Let $V$ be the space of all $3 \times 3$ antisymmetric matrices. And let $T \in T_{2}^{1}$ (tensors) be associated with the map given as $Z(A,B) = AB - BA$, where $A,B \in V$.
The basis of $V$ is given as a classic basis of antisymmetric matrices: $\begin{pmatrix} 0 & 1 & 0 \\ -1 & 0 & 0 \\ 0 & 0 & 0 \end{pmatrix}\!, \\[2pt]$$\begin{pmatrix} 0 & 0 & 1 \\ 0 & 0 & 0 \\ -1 & 0 & 0 \end{pmatrix}\!, \\[2pt]$$\begin{pmatrix} 0 & 0& 0 \\ 0 & 0 & 1 \\ 0 & -1 & 0 \end{pmatrix}\!, \\[2pt]$
Find $[T]_B$.
I just have no idea how to work with tensors given like that. Should I write matrix $A$ as an arbitrary antisymmetric matrix and then apply the $Z$ map? But how is this a tensor problem?

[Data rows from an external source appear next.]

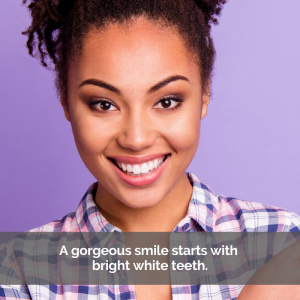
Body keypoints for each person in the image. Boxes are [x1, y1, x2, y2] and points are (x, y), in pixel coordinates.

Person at [1, 0, 300, 299]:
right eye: (104, 104)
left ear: (205, 93)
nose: (137, 138)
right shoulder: (19, 273)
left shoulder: (282, 244)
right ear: (66, 102)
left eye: (167, 101)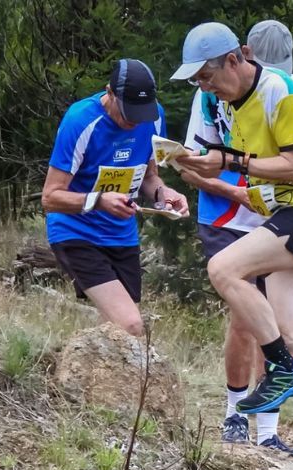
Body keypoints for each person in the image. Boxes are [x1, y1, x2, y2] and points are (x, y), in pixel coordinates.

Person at [172, 22, 293, 466]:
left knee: (223, 269)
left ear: (234, 60)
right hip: (288, 210)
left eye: (206, 76)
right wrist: (194, 162)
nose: (203, 87)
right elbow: (232, 165)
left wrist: (227, 161)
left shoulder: (284, 89)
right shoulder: (224, 98)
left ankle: (279, 367)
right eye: (196, 81)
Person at [41, 59, 188, 336]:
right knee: (130, 325)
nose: (133, 122)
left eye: (140, 114)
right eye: (127, 113)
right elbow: (50, 197)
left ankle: (86, 376)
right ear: (110, 93)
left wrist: (164, 194)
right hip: (76, 231)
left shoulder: (154, 117)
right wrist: (99, 200)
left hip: (121, 235)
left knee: (115, 332)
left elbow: (149, 175)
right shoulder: (81, 120)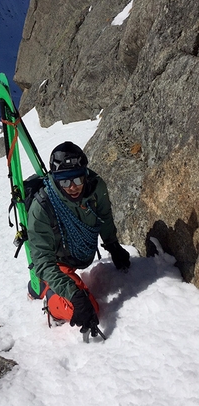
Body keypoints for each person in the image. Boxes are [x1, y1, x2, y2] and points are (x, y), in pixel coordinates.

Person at [27, 141, 130, 336]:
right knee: (86, 308)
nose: (73, 187)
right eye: (65, 181)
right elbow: (42, 260)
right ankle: (48, 295)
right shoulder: (41, 208)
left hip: (82, 254)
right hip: (57, 262)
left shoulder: (95, 187)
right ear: (56, 180)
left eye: (77, 179)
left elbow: (105, 217)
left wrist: (113, 245)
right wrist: (73, 294)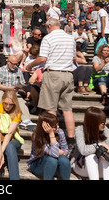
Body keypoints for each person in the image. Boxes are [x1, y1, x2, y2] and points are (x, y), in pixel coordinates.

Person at [25, 18, 77, 152]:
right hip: (68, 74)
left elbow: (43, 58)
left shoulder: (48, 38)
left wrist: (29, 65)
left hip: (53, 73)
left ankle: (54, 136)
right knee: (67, 109)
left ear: (49, 26)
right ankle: (71, 139)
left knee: (51, 108)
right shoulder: (70, 38)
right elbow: (73, 57)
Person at [0, 90, 24, 180]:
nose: (8, 106)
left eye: (11, 104)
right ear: (2, 100)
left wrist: (0, 154)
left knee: (10, 146)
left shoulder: (17, 110)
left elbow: (9, 133)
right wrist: (0, 154)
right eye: (5, 103)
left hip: (13, 138)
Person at [72, 107, 109, 180]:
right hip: (82, 167)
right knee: (91, 156)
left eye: (105, 121)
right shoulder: (80, 130)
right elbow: (83, 150)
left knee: (107, 158)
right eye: (102, 122)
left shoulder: (105, 130)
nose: (105, 124)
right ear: (94, 122)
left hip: (100, 168)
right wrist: (100, 145)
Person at [0, 54, 34, 130]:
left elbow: (23, 84)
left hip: (15, 91)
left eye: (17, 64)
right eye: (13, 64)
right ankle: (4, 117)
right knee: (0, 94)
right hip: (4, 90)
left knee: (21, 100)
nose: (15, 66)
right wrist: (9, 88)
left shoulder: (18, 71)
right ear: (8, 62)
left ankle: (26, 120)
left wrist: (22, 86)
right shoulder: (1, 70)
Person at [27, 111, 70, 180]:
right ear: (45, 127)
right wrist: (51, 135)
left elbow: (66, 150)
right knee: (52, 160)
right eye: (55, 126)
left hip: (54, 166)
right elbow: (54, 154)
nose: (58, 127)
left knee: (64, 160)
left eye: (58, 124)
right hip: (38, 165)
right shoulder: (37, 136)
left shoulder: (60, 132)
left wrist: (63, 152)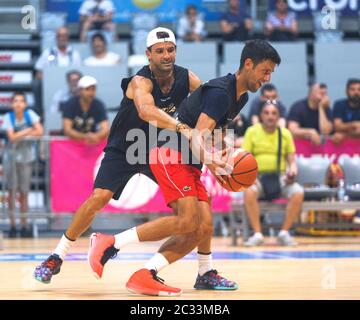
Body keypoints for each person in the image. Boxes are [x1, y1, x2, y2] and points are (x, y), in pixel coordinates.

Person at [34, 28, 234, 291]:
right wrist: (183, 128)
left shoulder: (187, 77)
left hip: (159, 151)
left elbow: (212, 101)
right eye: (160, 51)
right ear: (148, 54)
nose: (166, 55)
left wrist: (221, 135)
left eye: (171, 49)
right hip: (126, 148)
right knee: (98, 199)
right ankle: (57, 256)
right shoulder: (140, 81)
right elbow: (146, 110)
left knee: (194, 213)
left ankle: (204, 271)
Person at [87, 39, 281, 296]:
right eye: (264, 71)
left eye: (270, 73)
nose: (266, 78)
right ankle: (110, 242)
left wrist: (225, 154)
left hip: (189, 158)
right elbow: (197, 135)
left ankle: (189, 273)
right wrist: (212, 161)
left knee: (204, 226)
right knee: (188, 220)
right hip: (170, 153)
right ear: (248, 64)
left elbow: (215, 133)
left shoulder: (240, 96)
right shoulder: (221, 92)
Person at [242, 101, 304, 247]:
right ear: (261, 116)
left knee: (298, 192)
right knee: (249, 192)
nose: (270, 116)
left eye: (274, 113)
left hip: (280, 178)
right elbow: (245, 158)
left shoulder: (285, 134)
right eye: (267, 113)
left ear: (278, 117)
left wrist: (292, 172)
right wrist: (251, 178)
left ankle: (284, 233)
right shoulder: (252, 131)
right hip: (258, 178)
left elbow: (292, 161)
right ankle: (257, 234)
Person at [2, 92, 44, 238]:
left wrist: (22, 134)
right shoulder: (8, 117)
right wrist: (29, 130)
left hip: (27, 158)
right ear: (12, 104)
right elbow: (11, 137)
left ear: (25, 104)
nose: (18, 104)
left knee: (24, 193)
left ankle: (24, 224)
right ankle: (13, 225)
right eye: (15, 101)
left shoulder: (30, 114)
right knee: (11, 192)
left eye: (21, 101)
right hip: (11, 158)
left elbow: (40, 131)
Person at [62, 75, 110, 144]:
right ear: (80, 91)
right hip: (72, 146)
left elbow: (105, 129)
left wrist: (96, 136)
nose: (91, 92)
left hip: (91, 145)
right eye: (87, 89)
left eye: (93, 89)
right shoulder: (70, 104)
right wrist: (86, 137)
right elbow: (67, 130)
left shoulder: (99, 105)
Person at [332, 78, 360, 144]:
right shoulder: (339, 104)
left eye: (359, 89)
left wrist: (344, 135)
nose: (356, 92)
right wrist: (354, 124)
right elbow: (337, 127)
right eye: (352, 89)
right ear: (346, 91)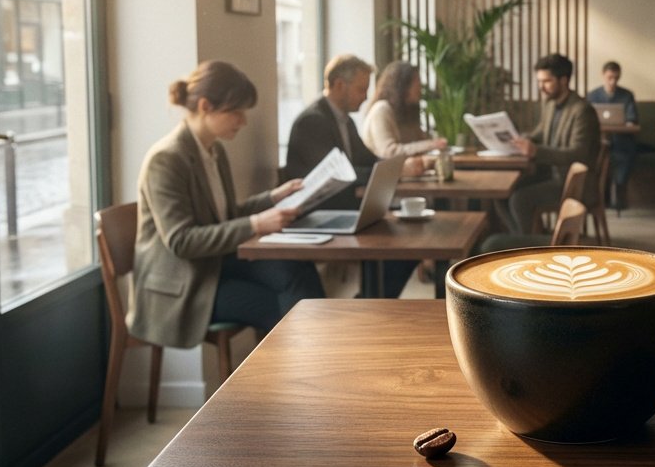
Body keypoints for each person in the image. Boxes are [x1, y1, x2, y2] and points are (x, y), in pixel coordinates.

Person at [130, 60, 323, 350]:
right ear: (206, 106)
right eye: (236, 112)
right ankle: (311, 371)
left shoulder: (213, 150)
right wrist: (258, 223)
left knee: (296, 270)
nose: (243, 121)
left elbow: (226, 216)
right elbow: (182, 241)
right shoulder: (166, 160)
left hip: (215, 264)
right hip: (186, 282)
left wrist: (273, 197)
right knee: (282, 307)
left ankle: (321, 362)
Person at [284, 54, 422, 296]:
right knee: (405, 245)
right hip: (318, 214)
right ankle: (369, 304)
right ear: (339, 86)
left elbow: (367, 161)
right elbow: (342, 174)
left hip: (344, 207)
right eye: (361, 89)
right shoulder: (312, 122)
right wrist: (395, 170)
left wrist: (398, 168)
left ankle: (370, 303)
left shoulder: (345, 121)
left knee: (413, 244)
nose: (366, 96)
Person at [506, 53, 601, 234]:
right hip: (552, 174)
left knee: (519, 199)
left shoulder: (582, 110)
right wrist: (521, 139)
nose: (541, 87)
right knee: (505, 191)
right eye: (539, 81)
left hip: (574, 183)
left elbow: (578, 153)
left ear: (564, 80)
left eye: (546, 82)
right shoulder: (550, 104)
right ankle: (529, 237)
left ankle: (529, 246)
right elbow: (540, 132)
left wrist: (535, 151)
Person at [361, 60, 447, 159]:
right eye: (416, 82)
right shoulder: (382, 110)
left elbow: (420, 142)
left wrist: (435, 144)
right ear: (402, 85)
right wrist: (432, 145)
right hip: (388, 173)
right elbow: (388, 152)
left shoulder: (408, 111)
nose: (420, 88)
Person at [586, 60, 638, 209]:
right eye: (610, 77)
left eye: (616, 78)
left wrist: (628, 123)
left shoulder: (627, 95)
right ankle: (599, 196)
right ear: (603, 76)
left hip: (621, 140)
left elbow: (631, 118)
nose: (612, 81)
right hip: (599, 140)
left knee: (625, 151)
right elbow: (587, 120)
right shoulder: (592, 96)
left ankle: (619, 191)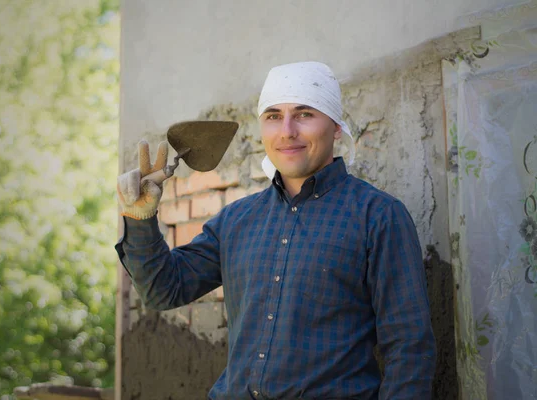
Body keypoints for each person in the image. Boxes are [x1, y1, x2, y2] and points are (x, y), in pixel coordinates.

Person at [115, 61, 436, 400]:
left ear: (336, 127)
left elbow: (409, 348)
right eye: (272, 116)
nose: (286, 131)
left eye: (304, 114)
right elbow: (164, 290)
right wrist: (140, 219)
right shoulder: (236, 220)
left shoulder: (379, 216)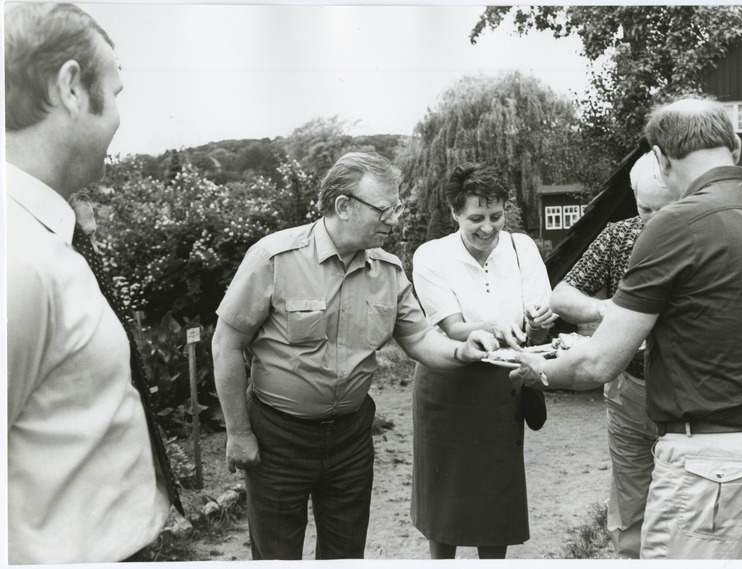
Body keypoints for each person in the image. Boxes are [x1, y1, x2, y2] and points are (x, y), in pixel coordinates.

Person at [512, 96, 742, 559]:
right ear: (737, 147)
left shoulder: (674, 224)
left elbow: (598, 363)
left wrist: (534, 368)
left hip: (710, 467)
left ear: (661, 161)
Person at [212, 151, 498, 560]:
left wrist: (462, 349)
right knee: (276, 556)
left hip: (350, 439)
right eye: (385, 209)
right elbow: (227, 344)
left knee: (346, 557)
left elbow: (419, 338)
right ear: (344, 206)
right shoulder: (273, 258)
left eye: (397, 208)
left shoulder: (389, 270)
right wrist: (238, 432)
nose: (395, 219)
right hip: (279, 437)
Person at [6, 3, 180, 563]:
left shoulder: (47, 233)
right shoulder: (17, 257)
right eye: (118, 93)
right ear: (72, 89)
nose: (119, 118)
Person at [410, 163, 556, 559]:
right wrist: (497, 323)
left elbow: (535, 328)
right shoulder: (431, 256)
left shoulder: (522, 247)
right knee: (446, 498)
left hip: (502, 387)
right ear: (454, 213)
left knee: (496, 498)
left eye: (496, 216)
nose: (488, 228)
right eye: (476, 217)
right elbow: (454, 327)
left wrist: (540, 323)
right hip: (449, 382)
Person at [548, 151, 674, 558]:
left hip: (688, 394)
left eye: (664, 209)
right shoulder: (618, 236)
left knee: (683, 505)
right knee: (631, 503)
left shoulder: (700, 238)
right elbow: (562, 295)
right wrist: (606, 311)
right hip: (629, 390)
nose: (652, 220)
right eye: (645, 208)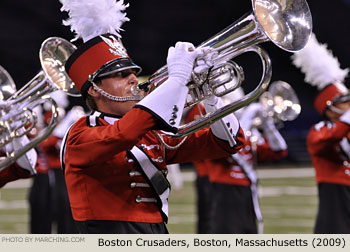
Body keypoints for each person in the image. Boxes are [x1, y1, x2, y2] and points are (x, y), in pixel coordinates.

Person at [59, 0, 245, 234]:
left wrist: (210, 95)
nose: (134, 79)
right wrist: (176, 81)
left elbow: (227, 143)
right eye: (121, 74)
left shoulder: (150, 134)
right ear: (95, 89)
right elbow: (122, 134)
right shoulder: (80, 134)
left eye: (133, 72)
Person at [186, 90, 288, 234]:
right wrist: (248, 115)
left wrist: (268, 125)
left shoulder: (249, 135)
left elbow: (280, 150)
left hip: (246, 193)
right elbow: (230, 146)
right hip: (224, 193)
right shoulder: (213, 134)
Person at [292, 33, 350, 233]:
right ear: (329, 109)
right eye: (345, 102)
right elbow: (329, 140)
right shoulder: (319, 131)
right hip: (335, 197)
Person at [28, 94, 83, 234]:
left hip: (66, 177)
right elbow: (45, 144)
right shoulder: (54, 129)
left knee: (67, 222)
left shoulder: (73, 126)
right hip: (50, 178)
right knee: (44, 220)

Thanks for any suggestions.
If your basis of antisymmetric matrices is given by $A_1, A_2, A_3$ and its dual basis on $V^*$ is denoted by $A_1^*, A_2^*, A_3^*$, then a basis of $T_2^1(V)$ is given by $$(A_k \otimes A_i^* \otimes A_j^*)_{k,i,j}.$$ I think that you are asked here to express $T$ in this basis.
Do you know how to do it from here?
The identification $T_2^1 (V) \cong \text{Bilinear maps}~\colon V × V → V$ is actually an isomorphism of linear spaces given by \begin{align*} T_2^1(V) &→ (\text{Bilinear maps}\colon V × V → V),\\ w \otimes φ \otimes ψ &↦ [(v,v') ↦ φ(v)·ψ(v')·w] \end{align*} Hence, if you want to express $T ∈ T_2^1(V)$ in terms of the basis above, you can instead express its corresponding bilinear map $Z$ in terms of the images of this bases, namely the bilinear maps $$α_{k,i,j} \colon V × V → V,~(v,v') ↦ A_i^*(v)·A_j^*(v')·A_k.$$ So now, there is some linear combination $$Z = \sum_{κ,ρ,σ} λ_{κ,ρ,σ}α_{κ,ρ,σ}$$ and you are interested in those $λ_{κ,ρ,σ}$. To get them, just plug in $A_i$ and $A_j$ – all summands except for $λ_{k,i,j}α_{k,i,j}$ for $k=1,2,3$ will vanish. So just express the result of $Z(A_i,A_j)$ in terms of $A_k$.
Summary: This all amounts to calculating $Z(A_i,A_j)$.